Lorraine Charles has long argued that allowing refugees to become remote workers can help plug skills gaps in advanced economies.
She is the co-founder of London-based Na’amal, another social enterprise that works to help more refugees secure remote employment. It recently partnered with US-based global freelancers platform Upwork to help boost the number of refugees finding work via that website.
“Obviously not all professions and sectors can do this [offer remote work], but if remote becomes the de-facto working model, you don’t have to live in global capitals to have access to opportunity,” says Ms Charles.
“I see remote working as a democratization of employment. Opportunities aren’t everywhere, but they can be with this new space we’re living in.”
Global Trade
Remote work can give people a reason to stay in their home country, rather than seeking opportunities abroad.
In Venezuela more than seven million people have left the country since 2015, as the South American nation has endured a continuing economic and political crisis.
But the website iWorker is giving some a reason to stay. It connects more than 900 locals to remote work opportunities from firms in the US, Canada and Europe.
The platform was set up in 2018 by Venezuelan entrepreneur Enrique Vervez and his American friend Jeb Koogler.
Mr Vervez had fled to Argentina that year with his wife, who was pregnant at the time.
IWorker now continues to list work ranging from marketing research to database management, video editing and graphic designing, and it is expanding to also help remote workers across the wider Latin America region, and in Africa.
What is especially helpful for workers in Venezuela is that they are paid in US dollars, thereby avoiding the inflation that has bedevilled the Venezuelan bolivar.
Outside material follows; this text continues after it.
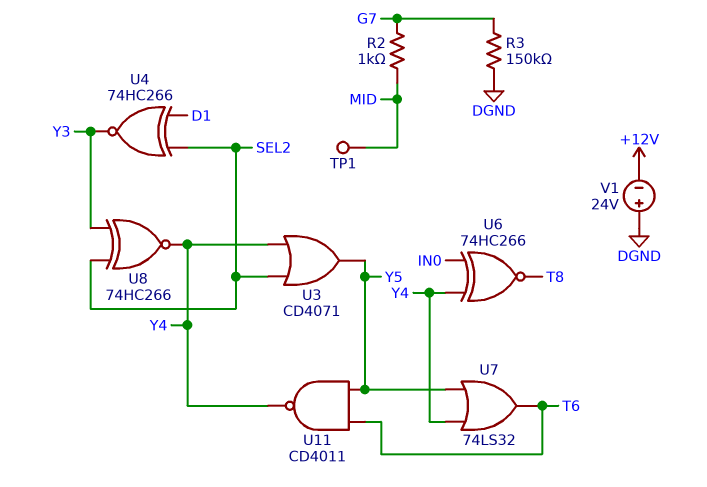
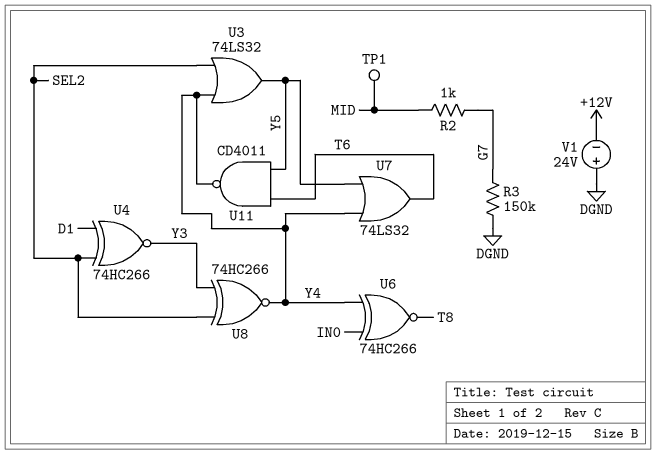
U3: OR CD4071 (in SEL2, in Y4, out Y5) -> OR 74LS32 (in SEL2, in Y4, out Y5)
Pay rates via iWorker start from $5.99 an hour.
Mr Vervez says the work they offer means that Venezuelans are “not forced to flee the country looking for work, giving them the power to decide if they want to leave or stay”.
He adds: “This keeps families together, and helps reduce the strain on neighbouring countries.”
One Venezuelan who uses iWorker is Marcela Payares, 26, who lives in the capital with her mother and grandfather. She earns around $800 a month doing everything from research, to data entry and graphic design.
Ms Payares says that if she instead worked for a local company she’d be unlikely to earn more than £300 a month. She adds that her “personal growth has been huge”.
Back in Pakistan, Ms Azizi says that she is grateful to be able to work in graphic design and animation, in which she has a masters degree.
“I would do anything to survive, so it doesn’t matter what work I do. But artistic work is my passion and what I have always seem myself doing.”